Some victims of physical abuse who have reconciled with their families and are being monitored by social workers assigned in the areas where they live.

She said the first child rescued through the Kean Gabriel Hotline is now studying as a Grade 4 student at an elementary school downtown.

The child will remain at the center until the case against the mother is resolved, she said.

From January to November 2017, the Kean Gabriel Hotline recorded 456 cases of child abuse, of which 219 were physical abuse, 38 were sexual abuse, 51 were of neglect, 2 were child labor cases, four were drug violence related, 23 for child custody, and 119 for other cases.

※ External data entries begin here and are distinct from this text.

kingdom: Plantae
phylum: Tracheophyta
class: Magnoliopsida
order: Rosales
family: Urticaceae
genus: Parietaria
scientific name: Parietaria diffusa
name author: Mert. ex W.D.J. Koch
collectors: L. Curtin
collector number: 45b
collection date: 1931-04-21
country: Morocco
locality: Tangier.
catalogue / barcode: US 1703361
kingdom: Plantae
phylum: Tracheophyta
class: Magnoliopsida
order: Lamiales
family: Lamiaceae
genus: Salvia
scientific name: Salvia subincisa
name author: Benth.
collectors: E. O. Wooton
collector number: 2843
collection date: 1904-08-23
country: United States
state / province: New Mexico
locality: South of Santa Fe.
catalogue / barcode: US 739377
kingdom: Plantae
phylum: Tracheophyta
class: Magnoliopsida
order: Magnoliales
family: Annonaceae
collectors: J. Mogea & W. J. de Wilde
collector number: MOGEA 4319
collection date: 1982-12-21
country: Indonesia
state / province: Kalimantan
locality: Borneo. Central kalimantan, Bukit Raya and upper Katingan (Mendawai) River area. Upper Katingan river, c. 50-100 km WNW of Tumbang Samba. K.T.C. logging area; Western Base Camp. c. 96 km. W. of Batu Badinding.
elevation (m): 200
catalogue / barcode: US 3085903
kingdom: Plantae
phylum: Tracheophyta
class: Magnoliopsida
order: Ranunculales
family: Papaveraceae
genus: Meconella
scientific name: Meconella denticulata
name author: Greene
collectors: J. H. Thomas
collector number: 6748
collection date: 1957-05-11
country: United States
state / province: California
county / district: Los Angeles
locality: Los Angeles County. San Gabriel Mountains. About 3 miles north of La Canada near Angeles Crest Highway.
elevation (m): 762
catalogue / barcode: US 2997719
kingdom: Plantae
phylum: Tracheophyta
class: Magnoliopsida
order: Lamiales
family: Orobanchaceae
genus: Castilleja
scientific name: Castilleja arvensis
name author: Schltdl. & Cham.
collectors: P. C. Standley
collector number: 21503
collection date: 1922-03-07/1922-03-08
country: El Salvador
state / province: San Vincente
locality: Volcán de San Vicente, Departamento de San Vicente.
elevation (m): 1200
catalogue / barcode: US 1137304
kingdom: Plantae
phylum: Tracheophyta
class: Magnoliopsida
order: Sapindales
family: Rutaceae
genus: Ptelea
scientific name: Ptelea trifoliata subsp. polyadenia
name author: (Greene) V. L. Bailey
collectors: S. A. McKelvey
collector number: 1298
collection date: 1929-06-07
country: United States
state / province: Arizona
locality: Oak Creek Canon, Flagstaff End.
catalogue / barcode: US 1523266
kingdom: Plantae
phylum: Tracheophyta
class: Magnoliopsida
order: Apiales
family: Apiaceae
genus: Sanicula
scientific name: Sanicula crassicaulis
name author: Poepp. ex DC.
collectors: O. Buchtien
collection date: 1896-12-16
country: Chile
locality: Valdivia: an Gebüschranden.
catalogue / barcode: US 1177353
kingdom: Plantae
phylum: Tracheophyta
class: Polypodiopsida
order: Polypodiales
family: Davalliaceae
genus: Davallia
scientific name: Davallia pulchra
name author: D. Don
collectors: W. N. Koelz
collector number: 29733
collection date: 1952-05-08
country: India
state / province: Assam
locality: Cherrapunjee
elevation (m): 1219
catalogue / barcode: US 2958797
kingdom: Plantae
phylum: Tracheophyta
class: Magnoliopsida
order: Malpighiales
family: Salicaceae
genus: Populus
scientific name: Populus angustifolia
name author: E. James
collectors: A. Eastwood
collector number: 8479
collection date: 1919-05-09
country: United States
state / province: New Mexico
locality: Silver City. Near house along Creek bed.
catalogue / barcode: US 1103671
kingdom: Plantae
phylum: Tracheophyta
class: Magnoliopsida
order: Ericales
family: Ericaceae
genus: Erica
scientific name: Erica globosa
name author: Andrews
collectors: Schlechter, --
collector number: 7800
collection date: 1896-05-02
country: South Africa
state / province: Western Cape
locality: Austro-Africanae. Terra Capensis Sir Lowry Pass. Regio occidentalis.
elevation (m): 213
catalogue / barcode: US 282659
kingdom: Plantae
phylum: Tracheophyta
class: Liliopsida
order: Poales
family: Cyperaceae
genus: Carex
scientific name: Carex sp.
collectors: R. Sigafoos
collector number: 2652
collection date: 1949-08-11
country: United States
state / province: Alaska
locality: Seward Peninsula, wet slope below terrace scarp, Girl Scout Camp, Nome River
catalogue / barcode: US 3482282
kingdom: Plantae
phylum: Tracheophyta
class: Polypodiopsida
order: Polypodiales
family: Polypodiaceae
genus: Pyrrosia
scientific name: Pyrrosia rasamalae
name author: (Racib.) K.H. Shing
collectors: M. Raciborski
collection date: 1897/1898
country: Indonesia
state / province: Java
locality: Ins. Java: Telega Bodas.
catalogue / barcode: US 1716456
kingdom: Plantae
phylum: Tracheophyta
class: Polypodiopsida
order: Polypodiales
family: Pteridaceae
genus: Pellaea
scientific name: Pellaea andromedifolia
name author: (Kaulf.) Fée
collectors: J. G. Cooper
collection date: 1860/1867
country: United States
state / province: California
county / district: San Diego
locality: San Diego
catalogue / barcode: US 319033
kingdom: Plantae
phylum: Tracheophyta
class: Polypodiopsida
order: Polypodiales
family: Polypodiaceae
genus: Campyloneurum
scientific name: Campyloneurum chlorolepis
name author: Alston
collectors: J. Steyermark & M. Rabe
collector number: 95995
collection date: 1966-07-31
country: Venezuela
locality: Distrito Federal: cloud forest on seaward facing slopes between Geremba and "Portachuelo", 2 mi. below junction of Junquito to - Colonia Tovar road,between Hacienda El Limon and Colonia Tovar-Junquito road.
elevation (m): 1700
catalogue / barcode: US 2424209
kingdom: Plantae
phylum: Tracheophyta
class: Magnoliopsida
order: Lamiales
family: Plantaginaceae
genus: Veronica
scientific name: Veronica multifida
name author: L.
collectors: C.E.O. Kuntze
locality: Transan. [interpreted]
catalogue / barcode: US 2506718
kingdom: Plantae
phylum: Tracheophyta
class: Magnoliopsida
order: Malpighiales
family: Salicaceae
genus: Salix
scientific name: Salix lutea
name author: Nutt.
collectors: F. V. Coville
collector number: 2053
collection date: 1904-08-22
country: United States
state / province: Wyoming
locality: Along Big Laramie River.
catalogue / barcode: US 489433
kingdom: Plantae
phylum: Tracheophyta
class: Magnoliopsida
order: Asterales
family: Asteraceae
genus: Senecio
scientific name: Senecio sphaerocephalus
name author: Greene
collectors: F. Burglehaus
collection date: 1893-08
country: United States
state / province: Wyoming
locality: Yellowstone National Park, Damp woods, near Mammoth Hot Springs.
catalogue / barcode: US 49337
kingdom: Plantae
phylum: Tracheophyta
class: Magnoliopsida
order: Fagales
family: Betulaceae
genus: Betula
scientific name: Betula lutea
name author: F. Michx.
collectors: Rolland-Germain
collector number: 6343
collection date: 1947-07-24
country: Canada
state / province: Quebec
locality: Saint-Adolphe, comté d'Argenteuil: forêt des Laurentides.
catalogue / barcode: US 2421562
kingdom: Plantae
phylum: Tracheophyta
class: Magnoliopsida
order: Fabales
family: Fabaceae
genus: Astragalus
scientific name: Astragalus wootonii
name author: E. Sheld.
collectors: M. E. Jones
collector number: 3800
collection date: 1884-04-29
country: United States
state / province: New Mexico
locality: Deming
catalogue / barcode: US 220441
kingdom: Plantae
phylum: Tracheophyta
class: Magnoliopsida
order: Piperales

The highest number of cases involved children aged 6-12 with 180 cases followed by 13-18 with 145 cases. Third highest are those aged 0 to 5 with 106, while cases involving those above 18 years old numbered 25.

Out of these cases, 376 were given due attention through rescue, referred to institution, and counseling (advice giving).

A chunk of the CSSDO-QRTCC services given is advice giving with 152, followed by rescue with 131, and referral to institutions with 93.